Page text data, extracted:
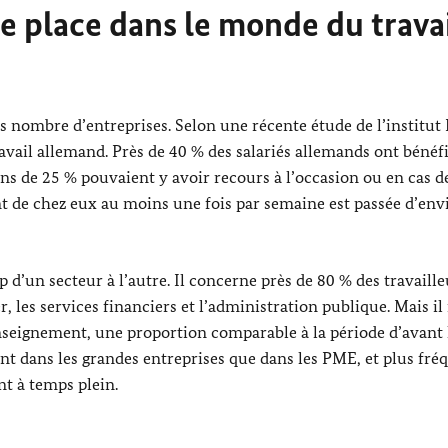
une place dans le monde du trava
ns nombre d’entreprises. Selon une récente étude de l’institut
ravail allemand. Près de 40 % des salariés allemands ont bénéf
ns de 25 % pouvaient y avoir recours à l’occasion ou en cas d
ent de chez eux au moins une fois par semaine est passée d’env
d’un secteur à l’autre. Il concerne près de 80 % des travaille
 les services financiers et l’administration publique. Mais il
nseignement, une proportion comparable à la période d’avant 
sent dans les grandes entreprises que dans les PME, et plus fré
nt à temps plein.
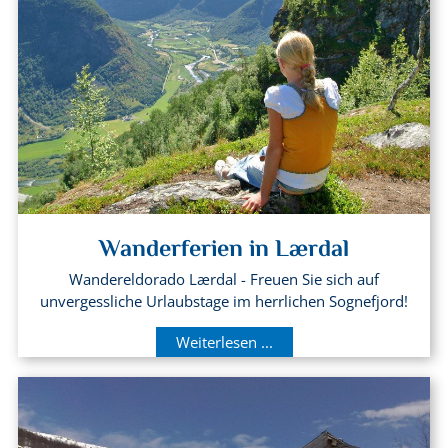
Wanderferien in Lærdal
Wandereldorado Lærdal - Freuen Sie sich auf
unvergessliche Urlaubstage im herrlichen Sognefjord!
Weiterlesen ...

# Exercise instructions
Extract every text line from all of the entries above, reproducing each line verbatim and in its original order. Omit the pictures from the output.

# Response
une place dans le monde du trava
ns nombre d’entreprises. Selon une récente étude de l’institut
ravail allemand. Près de 40 % des salariés allemands ont bénéf
ns de 25 % pouvaient y avoir recours à l’occasion ou en cas d
ent de chez eux au moins une fois par semaine est passée d’env
d’un secteur à l’autre. Il concerne près de 80 % des travaille
 les services financiers et l’administration publique. Mais il
nseignement, une proportion comparable à la période d’avant 
sent dans les grandes entreprises que dans les PME, et plus fré
nt à temps plein.
Wanderferien in Lærdal
Wandereldorado Lærdal - Freuen Sie sich auf
unvergessliche Urlaubstage im herrlichen Sognefjord!
Weiterlesen ...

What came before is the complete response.